Al pie del Risnjak, bajo las rocas empinadas de Kupečki vrh junto a la aldea de Razloge, nace de un manantial potente el Kupa y en seguida cobra rasgos de un gran río. Por su singular color turquesa y su ubicación en un barranco hondo bajo la peña Gavranova stijena y el pico Kupečki vrh (715 m), el anfiteatro natural en el que nace el río Kupa ofrece una experiencia irrepetible de belleza y de paz. El propio nacimiento del río adquiere la forma de una laguna ovalada, incrustada bajo riscos verticales de cien metros de altura. Más adelante en su recorrido, desde el afluente Čabranka hasta la localidad de Kamanja cerca de Ozalj, el cauce del Kupa marca la frontera entre Croacia y Eslovenia.

Guslica sa Snježnika
Alan Čaplar

La cimera del Risnjak se identifica fácilmente desde lejos por los peñascos de Veliki y Južni Mali Risnjak, con un collado en el medio en el que se sitúa el albergue de montaña. El Risnjak es uno de los picos más pintorescos de Croacia, el segundo más alto en Gorski kotar (sólo seis metros más bajo que Bjelolasica). Gracias a su ubicación, desde él se tiene una vista cautivadora a la bahía de Rijeka, la isla de Krk, los montes Učka, Ćićarija, Snježnik y el Snežnik esloveno, el lago Lokvarsko, los montes Bjelolasica y Velebit y, en el puerto de montaña bajo el pico, el albergue de Schlosser.  Impacta, además, el hecho de que no se ven poblaciones, tan sólo extensos bosques de montaña de los que se elevan  numerosos picos.


Al peñasco del Risnjak le separada al occidente del monte Snježnik un valle profundo con el camino rural que va de Gornje Jelenje a Gerovo y del que parte el itinerario más corto a la cimera del Risnjak (una hora y media de subida). Del lado oriental las laderas del Risnjak bajan suavemente hasta Crni Lug. El trayecto por esta vertiente hasta la cumbre del Risnjak dura unas tres horas y se puede hacer por dos sendas diferentes.

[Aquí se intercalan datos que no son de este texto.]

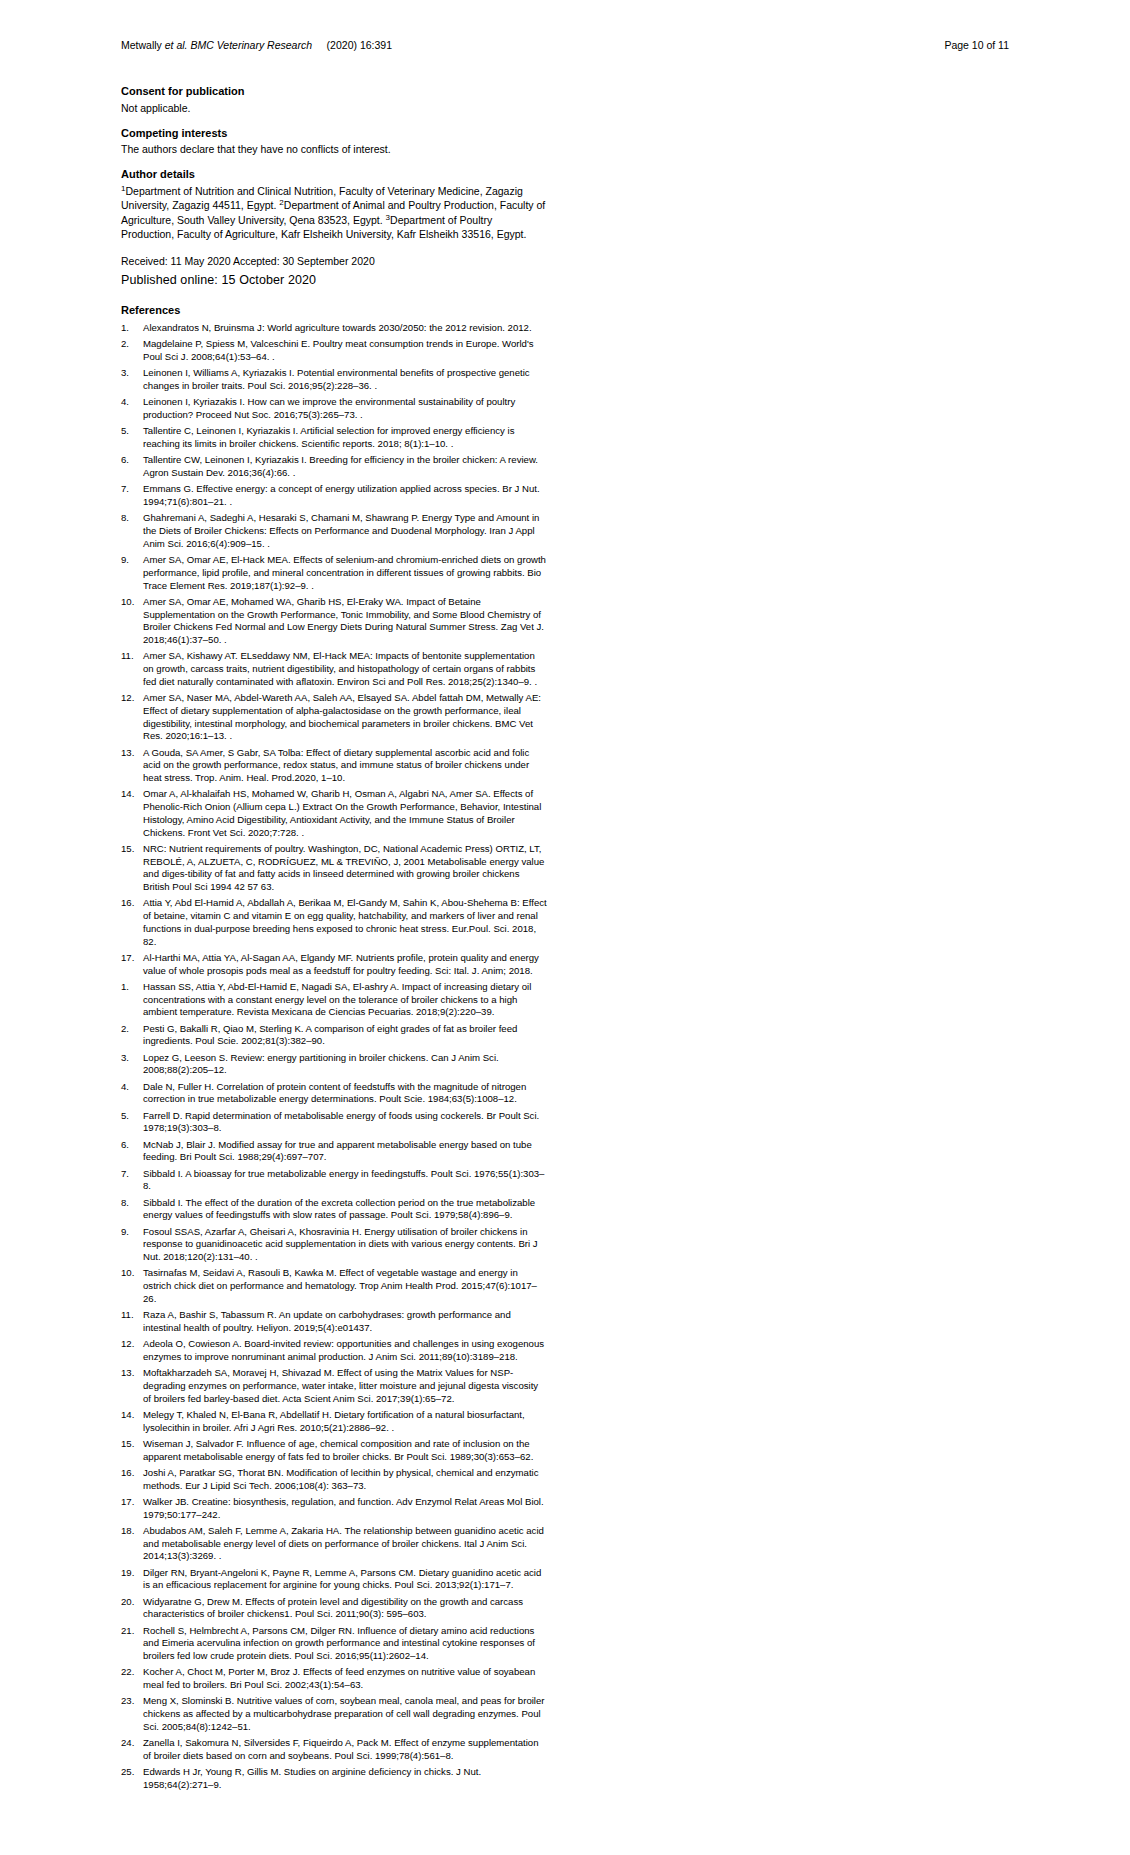Metwally et al. BMC Veterinary Research (2020) 16:391
Page 10 of 11
Consent for publication
Not applicable.
Competing interests
The authors declare that they have no conflicts of interest.
Author details
1Department of Nutrition and Clinical Nutrition, Faculty of Veterinary Medicine, Zagazig University, Zagazig 44511, Egypt. 2Department of Animal and Poultry Production, Faculty of Agriculture, South Valley University, Qena 83523, Egypt. 3Department of Poultry Production, Faculty of Agriculture, Kafr Elsheikh University, Kafr Elsheikh 33516, Egypt.
Received: 11 May 2020 Accepted: 30 September 2020
Published online: 15 October 2020
References
Alexandratos N, Bruinsma J: World agriculture towards 2030/2050: the 2012 revision. 2012.
Magdelaine P, Spiess M, Valceschini E. Poultry meat consumption trends in Europe. World's Poul Sci J. 2008;64(1):53–64. .
Leinonen I, Williams A, Kyriazakis I. Potential environmental benefits of prospective genetic changes in broiler traits. Poul Sci. 2016;95(2):228–36. .
Leinonen I, Kyriazakis I. How can we improve the environmental sustainability of poultry production? Proceed Nut Soc. 2016;75(3):265–73. .
Tallentire C, Leinonen I, Kyriazakis I. Artificial selection for improved energy efficiency is reaching its limits in broiler chickens. Scientific reports. 2018; 8(1):1–10. .
Tallentire CW, Leinonen I, Kyriazakis I. Breeding for efficiency in the broiler chicken: A review. Agron Sustain Dev. 2016;36(4):66. .
Emmans G. Effective energy: a concept of energy utilization applied across species. Br J Nut. 1994;71(6):801–21. .
Ghahremani A, Sadeghi A, Hesaraki S, Chamani M, Shawrang P. Energy Type and Amount in the Diets of Broiler Chickens: Effects on Performance and Duodenal Morphology. Iran J Appl Anim Sci. 2016;6(4):909–15. .
Amer SA, Omar AE, El-Hack MEA. Effects of selenium-and chromium-enriched diets on growth performance, lipid profile, and mineral concentration in different tissues of growing rabbits. Bio Trace Element Res. 2019;187(1):92–9. .
Amer SA, Omar AE, Mohamed WA, Gharib HS, El-Eraky WA. Impact of Betaine Supplementation on the Growth Performance, Tonic Immobility, and Some Blood Chemistry of Broiler Chickens Fed Normal and Low Energy Diets During Natural Summer Stress. Zag Vet J. 2018;46(1):37–50. .
Amer SA, Kishawy AT. ELseddawy NM, El-Hack MEA: Impacts of bentonite supplementation on growth, carcass traits, nutrient digestibility, and histopathology of certain organs of rabbits fed diet naturally contaminated with aflatoxin. Environ Sci and Poll Res. 2018;25(2):1340–9. .
Amer SA, Naser MA, Abdel-Wareth AA, Saleh AA, Elsayed SA. Abdel fattah DM, Metwally AE: Effect of dietary supplementation of alpha-galactosidase on the growth performance, ileal digestibility, intestinal morphology, and biochemical parameters in broiler chickens. BMC Vet Res. 2020;16:1–13. .
A Gouda, SA Amer, S Gabr, SA Tolba: Effect of dietary supplemental ascorbic acid and folic acid on the growth performance, redox status, and immune status of broiler chickens under heat stress. Trop. Anim. Heal. Prod.2020, 1–10.
Omar A, Al-khalaifah HS, Mohamed W, Gharib H, Osman A, Algabri NA, Amer SA. Effects of Phenolic-Rich Onion (Allium cepa L.) Extract On the Growth Performance, Behavior, Intestinal Histology, Amino Acid Digestibility, Antioxidant Activity, and the Immune Status of Broiler Chickens. Front Vet Sci. 2020;7:728. .
NRC: Nutrient requirements of poultry. Washington, DC, National Academic Press) ORTIZ, LT, REBOLÉ, A, ALZUETA, C, RODRÍGUEZ, ML & TREVIÑO, J, 2001 Metabolisable energy value and diges-tibility of fat and fatty acids in linseed determined with growing broiler chickens British Poul Sci 1994 42 57 63.
Attia Y, Abd El-Hamid A, Abdallah A, Berikaa M, El-Gandy M, Sahin K, Abou-Shehema B: Effect of betaine, vitamin C and vitamin E on egg quality, hatchability, and markers of liver and renal functions in dual-purpose breeding hens exposed to chronic heat stress. Eur.Poul. Sci. 2018, 82.
Al-Harthi MA, Attia YA, Al-Sagan AA, Elgandy MF. Nutrients profile, protein quality and energy value of whole prosopis pods meal as a feedstuff for poultry feeding. Sci: Ital. J. Anim; 2018.
Hassan SS, Attia Y, Abd-El-Hamid E, Nagadi SA, El-ashry A. Impact of increasing dietary oil concentrations with a constant energy level on the tolerance of broiler chickens to a high ambient temperature. Revista Mexicana de Ciencias Pecuarias. 2018;9(2):220–39.
Pesti G, Bakalli R, Qiao M, Sterling K. A comparison of eight grades of fat as broiler feed ingredients. Poul Scie. 2002;81(3):382–90.
Lopez G, Leeson S. Review: energy partitioning in broiler chickens. Can J Anim Sci. 2008;88(2):205–12.
Dale N, Fuller H. Correlation of protein content of feedstuffs with the magnitude of nitrogen correction in true metabolizable energy determinations. Poult Scie. 1984;63(5):1008–12.
Farrell D. Rapid determination of metabolisable energy of foods using cockerels. Br Poult Sci. 1978;19(3):303–8.
McNab J, Blair J. Modified assay for true and apparent metabolisable energy based on tube feeding. Bri Poult Sci. 1988;29(4):697–707.
Sibbald I. A bioassay for true metabolizable energy in feedingstuffs. Poult Sci. 1976;55(1):303–8.
Sibbald I. The effect of the duration of the excreta collection period on the true metabolizable energy values of feedingstuffs with slow rates of passage. Poult Sci. 1979;58(4):896–9.
Fosoul SSAS, Azarfar A, Gheisari A, Khosravinia H. Energy utilisation of broiler chickens in response to guanidinoacetic acid supplementation in diets with various energy contents. Bri J Nut. 2018;120(2):131–40. .
Tasirnafas M, Seidavi A, Rasouli B, Kawka M. Effect of vegetable wastage and energy in ostrich chick diet on performance and hematology. Trop Anim Health Prod. 2015;47(6):1017–26.
Raza A, Bashir S, Tabassum R. An update on carbohydrases: growth performance and intestinal health of poultry. Heliyon. 2019;5(4):e01437.
Adeola O, Cowieson A. Board-invited review: opportunities and challenges in using exogenous enzymes to improve nonruminant animal production. J Anim Sci. 2011;89(10):3189–218.
Moftakharzadeh SA, Moravej H, Shivazad M. Effect of using the Matrix Values for NSP-degrading enzymes on performance, water intake, litter moisture and jejunal digesta viscosity of broilers fed barley-based diet. Acta Scient Anim Sci. 2017;39(1):65–72.
Melegy T, Khaled N, El-Bana R, Abdellatif H. Dietary fortification of a natural biosurfactant, lysolecithin in broiler. Afri J Agri Res. 2010;5(21):2886–92. .
Wiseman J, Salvador F. Influence of age, chemical composition and rate of inclusion on the apparent metabolisable energy of fats fed to broiler chicks. Br Poult Sci. 1989;30(3):653–62.
Joshi A, Paratkar SG, Thorat BN. Modification of lecithin by physical, chemical and enzymatic methods. Eur J Lipid Sci Tech. 2006;108(4): 363–73.
Walker JB. Creatine: biosynthesis, regulation, and function. Adv Enzymol Relat Areas Mol Biol. 1979;50:177–242.
Abudabos AM, Saleh F, Lemme A, Zakaria HA. The relationship between guanidino acetic acid and metabolisable energy level of diets on performance of broiler chickens. Ital J Anim Sci. 2014;13(3):3269. .
Dilger RN, Bryant-Angeloni K, Payne R, Lemme A, Parsons CM. Dietary guanidino acetic acid is an efficacious replacement for arginine for young chicks. Poul Sci. 2013;92(1):171–7.
Widyaratne G, Drew M. Effects of protein level and digestibility on the growth and carcass characteristics of broiler chickens1. Poul Sci. 2011;90(3): 595–603.
Rochell S, Helmbrecht A, Parsons CM, Dilger RN. Influence of dietary amino acid reductions and Eimeria acervulina infection on growth performance and intestinal cytokine responses of broilers fed low crude protein diets. Poul Sci. 2016;95(11):2602–14.
Kocher A, Choct M, Porter M, Broz J. Effects of feed enzymes on nutritive value of soyabean meal fed to broilers. Bri Poul Sci. 2002;43(1):54–63.
Meng X, Slominski B. Nutritive values of corn, soybean meal, canola meal, and peas for broiler chickens as affected by a multicarbohydrase preparation of cell wall degrading enzymes. Poul Sci. 2005;84(8):1242–51.
Zanella I, Sakomura N, Silversides F, Fiqueirdo A, Pack M. Effect of enzyme supplementation of broiler diets based on corn and soybeans. Poul Sci. 1999;78(4):561–8.
Edwards H Jr, Young R, Gillis M. Studies on arginine deficiency in chicks. J Nut. 1958;64(2):271–9.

Cerca de Crni Lug se encuentra el valle de Leske, que se puede conocer con un agradable paseo por la ruta didáctica que parte del edificio de la dirección del Parque Nacional, en la aldea de Bijela Vodica.

Risnjak
Alan Čaplar

El peñasco contiguo de Snježnik también ofrece vistas impresionantes al Snežnik esloveno, los montes Obruč y Učka y la bahía de Rijeka con las islas septentrionales del mar Adriático. Además, ningún otro lugar como el Snježnik ofrece una vista tan maravillosa a la cimera del Risnjak. Al igual que su homólogo esloveno, todo el Snježnik y su pico más alto deben su nombre a las grandes cantidades de nieve que, pese a la cercanía del mar, no se derriten hasta bien entrada la primavera. La excursión a los picos del peñasco de Snježnik comienza en Platak, una pintoresca pradera que sirve también como el destino de ski de la ciudad de Rijeka. Desde Platak al Risnjak se sube en una hora y media por una senda bien balizada y muy interesante.

 

Gracias a la dificultad de acceso, todo lo que hace que el Risnjak sea un lugar único se ha mantenido en gran parte intacto y sigue ofreciendo su belleza a todos aquellos que deseen conocer este pequeño pero encantador rincón de Gorski kotar.